Enquanto It, O Iluminado e Cemitério Maldito dominam as listas de “melhores livros de Stephen King”, há um romance quase esquecido escondido numa gaveta há décadas: Blaze. Escrito nos anos 1970, guardado por King e finalmente publicado em 2007 sob o pseudônimo Richard Bachman, o livro é uma das obras mais humanas e desoladoras do autor e uma das menos lidas.
Do que se trata
Clayton Blaisdell Jr., apelidado de Blaze, é um homem de quase dois metros com deficiência intelectual causada por anos de abuso na infância. Depois da morte de seu parceiro de golpes, George, Blaze decide executar sozinho um plano ambicioso: sequestrar o bebê de uma família rica e pedir resgate. O problema é que George continua “vivo” na cabeça de Blaze, guiando cada decisão através de uma voz que só ele escuta.
Não há fantasmas, não há monstros sobrenaturais. O terror de Blaze é inteiramente humano: a crueldade institucional, a pobreza, a exploração de pessoas vulneráveis. King constrói uma tragédia crime noir que lembra mais Steinbeck do que o King que conhecemos dos best-sellers de terror.
Por que ele foi esquecido
King escreveu Blaze originalmente logo depois de Carrie, nos anos 1970, e o considerou fraco demais para publicar, chegou a guardá-lo, dizendo que era “um romance de estrada” mal executado. Décadas depois, revisitou o manuscrito e decidiu lançá-lo como um “último Bachman”, já que a farsa do pseudônimo havia sido revelada havia muito tempo. Isso fez com que o livro chegasse ao mercado sem o peso do nome “Stephen King” na capa, e acabou ofuscado por lançamentos maiores da mesma época, como A Torre Negra.
Pontos fortes
O grande trunfo de Blaze é a construção do protagonista. King evita o clichê fácil do “gigante de coração bom” e mergulha nas cicatrizes reais que moldaram Blaze: os flashbacks de sua infância em orfanatos abusivos são de uma crueldade tão nua quanto qualquer cena de terror sobrenatural do autor. A estrutura alternando presente e passado cria um ritmo que prende sem depender de sustos, a tensão vem da certeza crescente de que aquele plano não pode dar certo.

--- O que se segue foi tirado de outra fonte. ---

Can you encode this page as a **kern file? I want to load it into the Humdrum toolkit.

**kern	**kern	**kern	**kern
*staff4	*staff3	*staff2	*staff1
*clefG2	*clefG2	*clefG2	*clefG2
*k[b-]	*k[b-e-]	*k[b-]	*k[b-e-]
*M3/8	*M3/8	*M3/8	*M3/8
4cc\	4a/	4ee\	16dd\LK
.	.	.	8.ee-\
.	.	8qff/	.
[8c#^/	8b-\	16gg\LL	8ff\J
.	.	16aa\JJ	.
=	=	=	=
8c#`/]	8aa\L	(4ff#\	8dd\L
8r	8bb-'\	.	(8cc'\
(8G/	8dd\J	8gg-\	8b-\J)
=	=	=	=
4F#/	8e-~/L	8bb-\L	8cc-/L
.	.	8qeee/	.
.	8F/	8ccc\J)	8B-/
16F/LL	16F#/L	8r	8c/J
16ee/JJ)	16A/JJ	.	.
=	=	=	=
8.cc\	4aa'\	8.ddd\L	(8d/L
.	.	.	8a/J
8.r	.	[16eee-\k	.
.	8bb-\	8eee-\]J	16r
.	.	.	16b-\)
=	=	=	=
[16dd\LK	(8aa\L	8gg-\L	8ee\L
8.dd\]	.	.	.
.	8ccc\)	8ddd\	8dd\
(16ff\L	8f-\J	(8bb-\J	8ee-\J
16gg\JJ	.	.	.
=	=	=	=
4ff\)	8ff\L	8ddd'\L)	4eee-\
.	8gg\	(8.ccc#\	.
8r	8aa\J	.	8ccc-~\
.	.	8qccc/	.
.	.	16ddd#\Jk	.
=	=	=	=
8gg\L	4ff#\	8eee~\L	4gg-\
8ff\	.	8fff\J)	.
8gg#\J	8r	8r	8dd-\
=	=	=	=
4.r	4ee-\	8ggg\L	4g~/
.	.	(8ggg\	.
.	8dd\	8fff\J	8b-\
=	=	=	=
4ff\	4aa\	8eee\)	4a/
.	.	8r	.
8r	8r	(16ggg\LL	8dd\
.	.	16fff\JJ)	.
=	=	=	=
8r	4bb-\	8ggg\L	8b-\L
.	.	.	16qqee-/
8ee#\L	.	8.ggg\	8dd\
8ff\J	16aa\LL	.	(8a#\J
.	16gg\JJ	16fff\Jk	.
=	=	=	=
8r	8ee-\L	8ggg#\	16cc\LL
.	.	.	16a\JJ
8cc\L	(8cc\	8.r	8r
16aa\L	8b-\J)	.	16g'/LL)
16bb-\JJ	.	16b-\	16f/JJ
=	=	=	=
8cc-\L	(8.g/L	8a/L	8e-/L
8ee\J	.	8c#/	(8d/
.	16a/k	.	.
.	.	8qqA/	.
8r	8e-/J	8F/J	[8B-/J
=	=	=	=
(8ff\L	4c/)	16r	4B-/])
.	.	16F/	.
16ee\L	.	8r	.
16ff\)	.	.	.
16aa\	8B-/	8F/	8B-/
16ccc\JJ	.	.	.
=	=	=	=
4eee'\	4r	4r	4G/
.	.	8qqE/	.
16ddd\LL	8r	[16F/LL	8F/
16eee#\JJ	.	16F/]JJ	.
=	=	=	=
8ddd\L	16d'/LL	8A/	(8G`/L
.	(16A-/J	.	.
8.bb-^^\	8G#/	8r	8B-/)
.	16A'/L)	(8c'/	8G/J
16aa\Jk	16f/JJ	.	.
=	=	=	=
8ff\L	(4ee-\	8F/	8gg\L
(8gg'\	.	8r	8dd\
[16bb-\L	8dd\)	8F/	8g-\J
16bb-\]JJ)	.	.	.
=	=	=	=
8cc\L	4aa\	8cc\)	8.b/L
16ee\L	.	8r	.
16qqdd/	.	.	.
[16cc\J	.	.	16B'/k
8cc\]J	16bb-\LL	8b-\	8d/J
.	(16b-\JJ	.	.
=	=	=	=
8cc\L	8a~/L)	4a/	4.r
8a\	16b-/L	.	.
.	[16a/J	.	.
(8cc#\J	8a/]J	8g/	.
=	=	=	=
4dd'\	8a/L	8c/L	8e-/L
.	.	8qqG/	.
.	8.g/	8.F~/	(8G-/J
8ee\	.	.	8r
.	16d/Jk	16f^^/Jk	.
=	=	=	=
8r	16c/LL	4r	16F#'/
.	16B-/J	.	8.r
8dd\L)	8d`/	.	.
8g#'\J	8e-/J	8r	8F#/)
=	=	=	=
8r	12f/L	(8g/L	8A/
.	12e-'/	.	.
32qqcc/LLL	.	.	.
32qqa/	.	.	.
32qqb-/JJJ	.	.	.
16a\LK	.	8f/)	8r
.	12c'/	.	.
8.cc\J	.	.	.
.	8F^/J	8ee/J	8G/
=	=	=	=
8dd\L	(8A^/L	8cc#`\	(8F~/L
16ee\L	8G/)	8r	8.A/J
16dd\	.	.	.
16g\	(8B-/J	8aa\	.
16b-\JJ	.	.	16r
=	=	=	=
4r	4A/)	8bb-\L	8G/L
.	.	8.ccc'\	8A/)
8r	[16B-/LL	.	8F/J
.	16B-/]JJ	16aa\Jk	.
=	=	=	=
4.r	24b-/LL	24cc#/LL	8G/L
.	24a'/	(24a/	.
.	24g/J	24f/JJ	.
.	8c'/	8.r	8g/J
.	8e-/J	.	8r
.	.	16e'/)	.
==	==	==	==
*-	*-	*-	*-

A prosa também é mais enxuta que a média de King, reflexo tanto da era Bachman quanto do texto original mais jovem, o que torna a leitura ágil mesmo nos trechos mais melancólicos.
Pontos fracos
O livro é curto e, por isso mesmo, alguns coadjuvantes, como os policiais que investigam o caso, soam esboçados. Quem espera o King mais elaborado de obras como Sob a Redoma ou 11/22/63 pode sentir falta de complexidade no enredo, que é propositalmente simples: um plano, uma perseguição, um desfecho quase anunciado.
Vale a pena ler?
Sim, especialmente para quem já leu os grandes clássicos de King e quer explorar sua faceta mais crua e realista. Blaze não tenta assustar, tenta comover, e consegue. É uma leitura rápida, mas que deixa um peso genuíno depois da última página, lembrando que o verdadeiro terror muitas vezes não precisa de nada sobrenatural.
Uma pequena tragédia disfarçada de romance policial, injustamente esquecida na vasta bibliografia do Mestre do Terror.